Política

Reforma electoral y Super RIGI: la jugada del Gobierno en el Senado durante el Mundial 

Foto: X/@clarincom

El oficialismo apunta a avanzar con proyectos centrales como la reforma electoral y el Super RIGI en plena competencia mundialista. "Queremos, como mínimo, una sesión", admiten en el Senado, mientras crece la tensión con la oposición y los gobernadores.

En un escenario dominado por la expectativa del Mundial de fútbol, el Gobierno nacional trabaja para sostener la actividad parlamentaria y ya proyecta la realización de al menos una sesión en el Senado durante el desarrollo del certamen.

"Como mínimo vamos a avanzar en una sesión", reconoció un operador libertario con despacho en la Cámara alta, en relación a la estrategia legislativa que busca evitar un freno total de la actividad política durante el evento deportivo. En la misma línea, otro referente del oficialismo agregó: "La idea es tratar los temas antes del segundo semestre, después todo se complica".

Desde el entorno de la Casa Rosada remarcan que el objetivo es evitar la dispersión de los legisladores en medio del calendario mundialista. "Hay una orden de tratar de no viajar al Mundial y de estar a disposición", señaló una senadora libertaria, al describir el clima interno en el bloque oficialista.

El temario que impulsa el Gobierno incluye iniciativas de alto voltaje político, entre ellas la reforma electoral, el denominado Super RIGI, modificaciones a la Ley de Sociedades, la Ley Hojarasca y cambios en el régimen de propiedad privada. Se trata de proyectos que ya generan fuertes discusiones en el Congreso.

"Son leyes sensibles y complejas, con mucha resistencia", admitió un dirigente libertario involucrado en las negociaciones parlamentarias, quien además confirmó que aún no hay fecha definida para algunos de los proyectos más polémicos.

En paralelo, dentro del oficialismo analizan alternativas para la reforma política, con especial foco en el sistema de primarias. "Se está evaluando que las PASO dejen de ser obligatorias, como plantean algunos sectores del PRO y la UCR", explicó otra fuente legislativa.

Sin embargo, la estrategia no se limita al Congreso.
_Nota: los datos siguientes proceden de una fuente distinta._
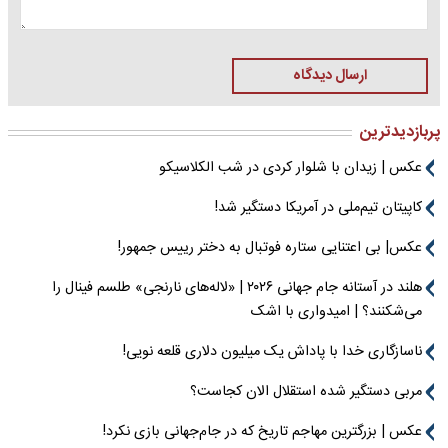
ارسال دیدگاه
پربازدیدترین
عکس | زیدان با شلوار کردی در شب الکلاسیکو
کاپیتان تیم‌ملی در آمریکا دستگیر شد!
عکس| بی اعتنایی ستاره فوتبال به دختر رییس جمهور!
هلند در آستانه جام جهانی ۲۰۲۶ | «لاله‌های نارنجی» طلسم فینال را
می‌شکنند؟ | امیدواری با اشک
ناسازگاری خدا با پاداش یک میلیون دلاری قلعه نویی!
مربی دستگیر شده استقلال الان کجاست؟
عکس | بزرگترین مهاجم تاریخ که در جام‌جهانی بازی نکرد!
El Gobierno también observa el comportamiento de los gobernadores aliados, cuya relación con la Casa Rosada es clave para garantizar mayorías. "Muchos van a empezar a jugar su propia agenda electoral y eso va a complejizar todo", advirtieron desde el oficialismo.

Actualmente, 17 de los 24 gobernadores cuentan con la posibilidad de ser reelectos, un factor que en el Gobierno consideran determinante para el futuro del vínculo político con las provincias.

"Si no hay acuerdo, no damos quórum en comisiones y el trámite se frena", reconoció un referente libertario al describir la dinámica legislativa actual. En ese marco, también advirtió que la oposición "empieza a presionar con su propio temario y eso complica el control de la agenda".

El vínculo con las provincias aparece como otra pieza central de la negociación. Desde la Casa Rosada sostienen que la distribución de recursos sigue siendo la principal herramienta de articulación política, aunque admiten que la tensión fiscal de las provincias podría modificar ese equilibrio.

Con ese panorama, el oficialismo apuesta a acelerar el tratamiento de proyectos clave antes de que el calendario político se vea completamente absorbido por la campaña y el Mundial, en un escenario donde cada voto en el Senado se vuelve determinante.